### BRANO ESTRATTO
# # #

Una nuova ricerca brasiliana approfondisce le carenze emotive e le fragilità dietro il fenomeno del trolling, l’atteggiamento provocatorio sui social network, che alimenta rabbia, frustrazione e antagonismo. Alla base del gusto per il litigio e il disturbo potrebbe esserci una bassa autostima e alti livelli di FoMO, la paura di restare esclusi dalle relazioni e dalle occasioni e gioie della vita. Come può rispondere l’Arteterapia alla FoMO?
Un recente studio pubblicato su Psychological Reports indaga sui correlati psichici del comportamento dei troll che, usando toni offensivi e aggressivi, accendono la polemica online, seminando irritazione e scontento in forum e commenti. La ricerca ha coinvolto 300 utenti dei social network, incrociando diversi test standardizzati, con la finalità di comprendere più approfonditamente i comportamenti aggressivi su internet. Il web magazine PsyPost riporta le dichiarazioni dell’autrice dello studio Isabella L. Silva Santos, dottoranda presso la Federal University of Paraíba: “La nostra vita quotidiana è permeata dai social media e il loro utilizzo continua ad aumentare. Nonostante ciò, le comuni regole di condotta interpersonale non sembrano applicarsi in questo ambiente: diciamo e facciamo cose che non faremmo mai nella nostra vita reale, specialmente quando si tratta di aggressione. Gran parte di tutto questo è dovuto all’anonimato e alla mancanza di regolamentazione sul web, ma è anche necessario comprendere gli aspetti psicologici e sociali del comportamento aggressivo online”.

# # #

### ELENCO REGISTRAZIONI
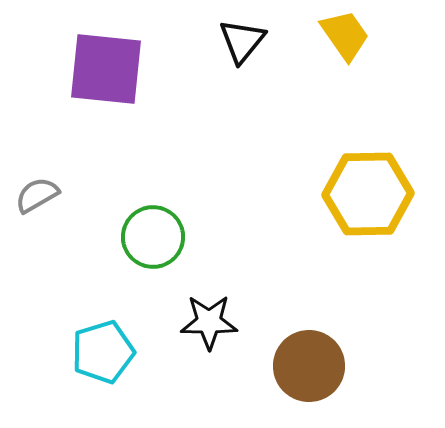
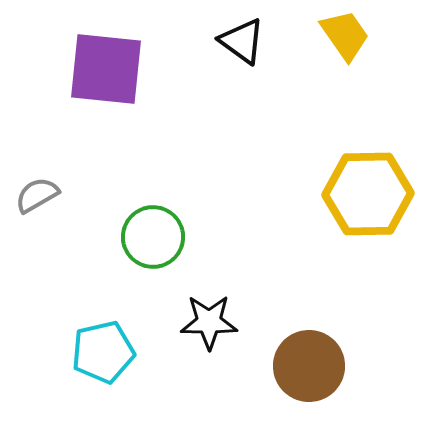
black triangle: rotated 33 degrees counterclockwise
cyan pentagon: rotated 4 degrees clockwise
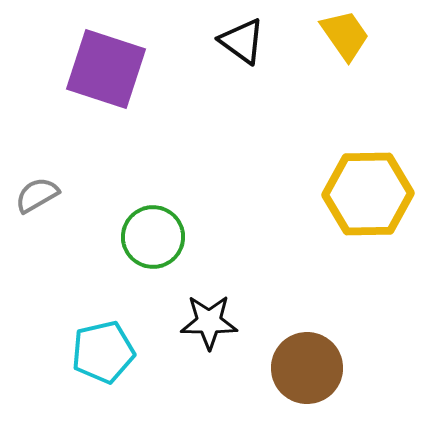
purple square: rotated 12 degrees clockwise
brown circle: moved 2 px left, 2 px down
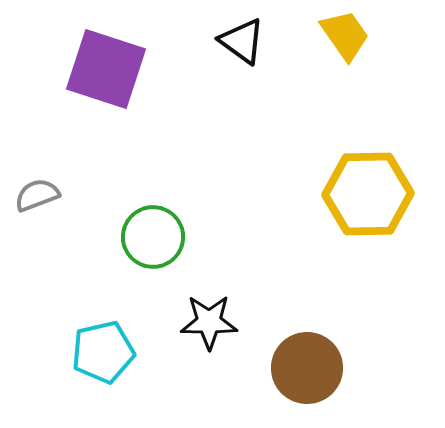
gray semicircle: rotated 9 degrees clockwise
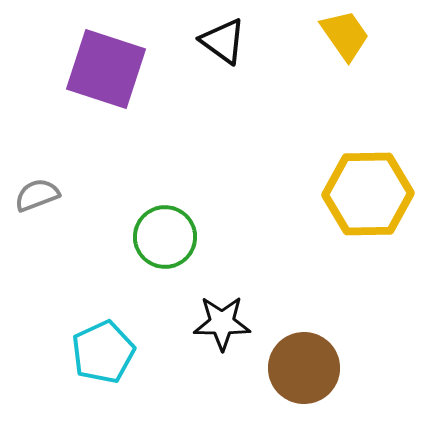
black triangle: moved 19 px left
green circle: moved 12 px right
black star: moved 13 px right, 1 px down
cyan pentagon: rotated 12 degrees counterclockwise
brown circle: moved 3 px left
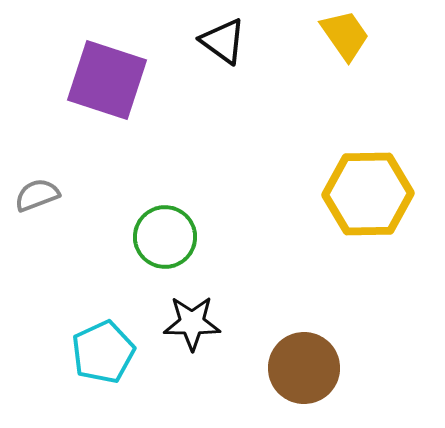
purple square: moved 1 px right, 11 px down
black star: moved 30 px left
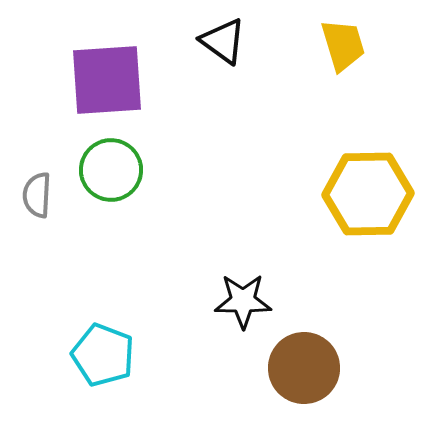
yellow trapezoid: moved 2 px left, 10 px down; rotated 18 degrees clockwise
purple square: rotated 22 degrees counterclockwise
gray semicircle: rotated 66 degrees counterclockwise
green circle: moved 54 px left, 67 px up
black star: moved 51 px right, 22 px up
cyan pentagon: moved 3 px down; rotated 26 degrees counterclockwise
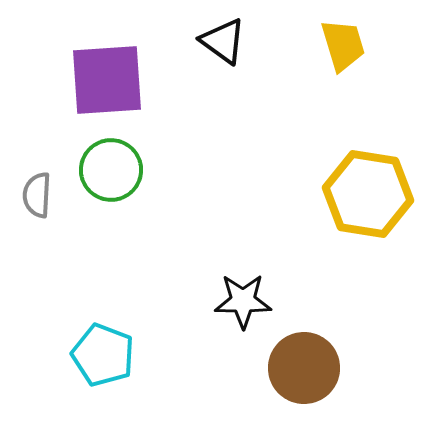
yellow hexagon: rotated 10 degrees clockwise
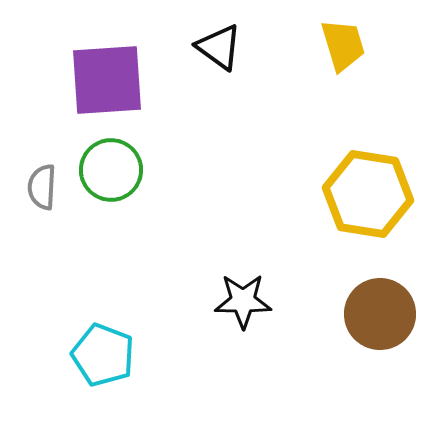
black triangle: moved 4 px left, 6 px down
gray semicircle: moved 5 px right, 8 px up
brown circle: moved 76 px right, 54 px up
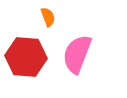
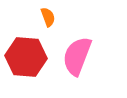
pink semicircle: moved 2 px down
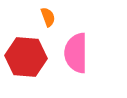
pink semicircle: moved 1 px left, 3 px up; rotated 21 degrees counterclockwise
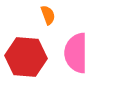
orange semicircle: moved 2 px up
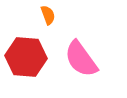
pink semicircle: moved 5 px right, 6 px down; rotated 36 degrees counterclockwise
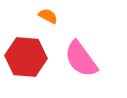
orange semicircle: moved 1 px down; rotated 42 degrees counterclockwise
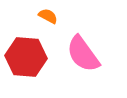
pink semicircle: moved 2 px right, 5 px up
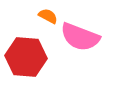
pink semicircle: moved 3 px left, 17 px up; rotated 33 degrees counterclockwise
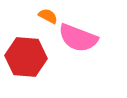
pink semicircle: moved 2 px left, 1 px down
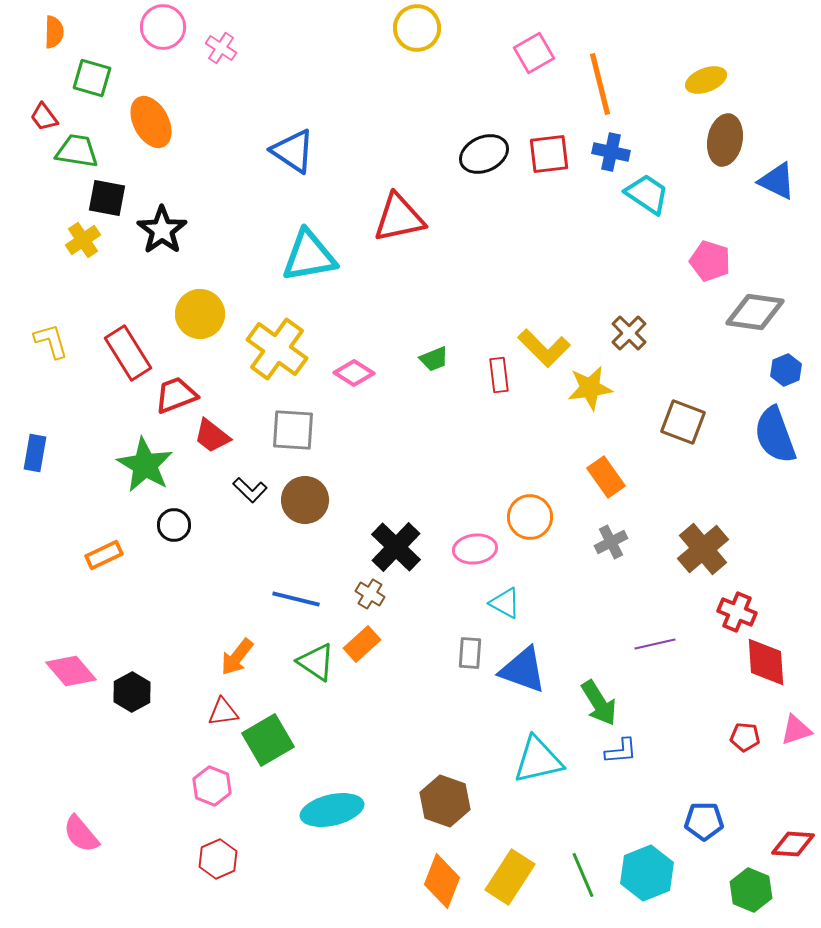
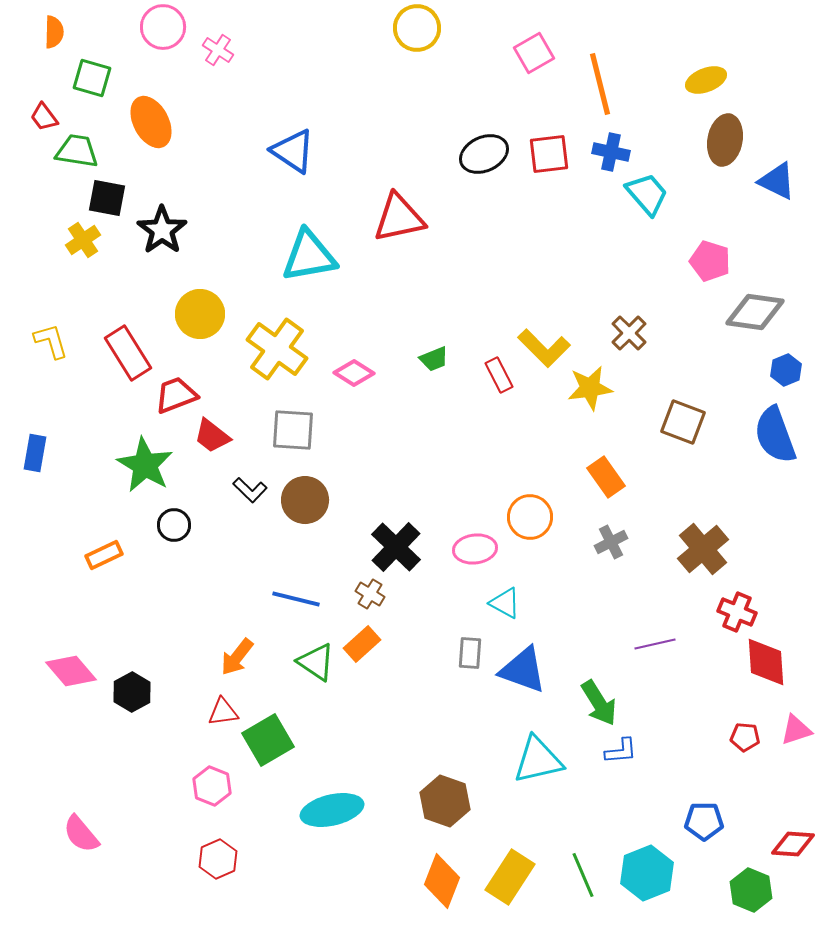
pink cross at (221, 48): moved 3 px left, 2 px down
cyan trapezoid at (647, 194): rotated 15 degrees clockwise
red rectangle at (499, 375): rotated 20 degrees counterclockwise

# # #

### COMPITO 1
Trascrivi dal brano sul trolling il passo che comincia con "Una nuova ricerca" e prosegue fino a "l’Arteterapia alla FoMO?".
### COMPITO 2
Secondo la prima frase del brano sul trolling, quali stati d'animo alimenta l'atteggiamento provocatorio sui social network? Elencali tutti.
### COMPITO 3
Indica se ciascuna affermazione concorda con il brano sul trolling, rispondendo sì o no e citando le parole del brano che lo stabiliscono: (a) la ricerca ha coinvolto 300 utenti dei social network; (b) Isabella L. Silva Santos insegna alla Federal University of Paraíba; (c) lo studio è stato pubblicato su PsyPost.
L'elenco non ha alcun legame con il brano sul trolling.

### SOLUZIONE ESERCIZIO 1
Una nuova ricerca brasiliana approfondisce le carenze emotive e le fragilità dietro il fenomeno del trolling, l’atteggiamento provocatorio sui social network, che alimenta rabbia, frustrazione e antagonismo. Alla base del gusto per il litigio e il disturbo potrebbe esserci una bassa autostima e alti livelli di FoMO, la paura di restare esclusi dalle relazioni e dalle occasioni e gioie della vita. Come può rispondere l’Arteterapia alla FoMO?

### SOLUZIONE ESERCIZIO 2
rabbia, frustrazione, antagonismo

### SOLUZIONE ESERCIZIO 3
(a) Sì: "La ricerca ha coinvolto 300 utenti dei social network"
(b) No: "dottoranda presso la Federal University of Paraíba"
(c) No: "Un recente studio pubblicato su Psychological Reports"